The USS Oscar Austin arrived in heavy fog Friday morning and will depart for Norfolk on the 5th.

The community rolls out a big small-town welcome mat for the crewmen, especially when the landing gives them their first taste of American soil in many months. (Not so, this time; they instead sailed up the coast.) The arrival is rather quaint, actually, even if their focus sometimes seems to be on the local bars. There is a basketball game between the sailors and the high school alum, too, though I doubt the stakes are high.

Eastport does claim to have the biggest Independence Day bash in the state, and the Navy’s destroyer is just part of it. .

Many of the sailors are being joined by their families, who will then continue with them on the final leg of this voyage.

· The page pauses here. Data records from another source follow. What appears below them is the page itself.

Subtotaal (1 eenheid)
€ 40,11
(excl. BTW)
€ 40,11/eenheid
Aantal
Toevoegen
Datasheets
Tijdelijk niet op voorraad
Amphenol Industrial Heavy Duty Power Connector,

Bringing such a vessel to dock is no small venture. The skipper of such a ship doesn’t just spin the compass to see where he’s going next. Rather, the itinerary is planned months in advance, with many protocols to be observed. In our case, that includes both U.S. and Canadian officials. The pilot’s plan document reads like a small phone book, minute by minute, and it’s not just about tides and currents at the expected time of arrival.

Heavy fog was a complicating factor, and we could hear the ship’s bold horn booming long before we could see the massive vessel emerge nearly alongside the Breakwater.

It materialized out of the fog and a very loud booming horn.
Details, including the crew, slowly came into view.
The ship was pushed to the dock by tugboats.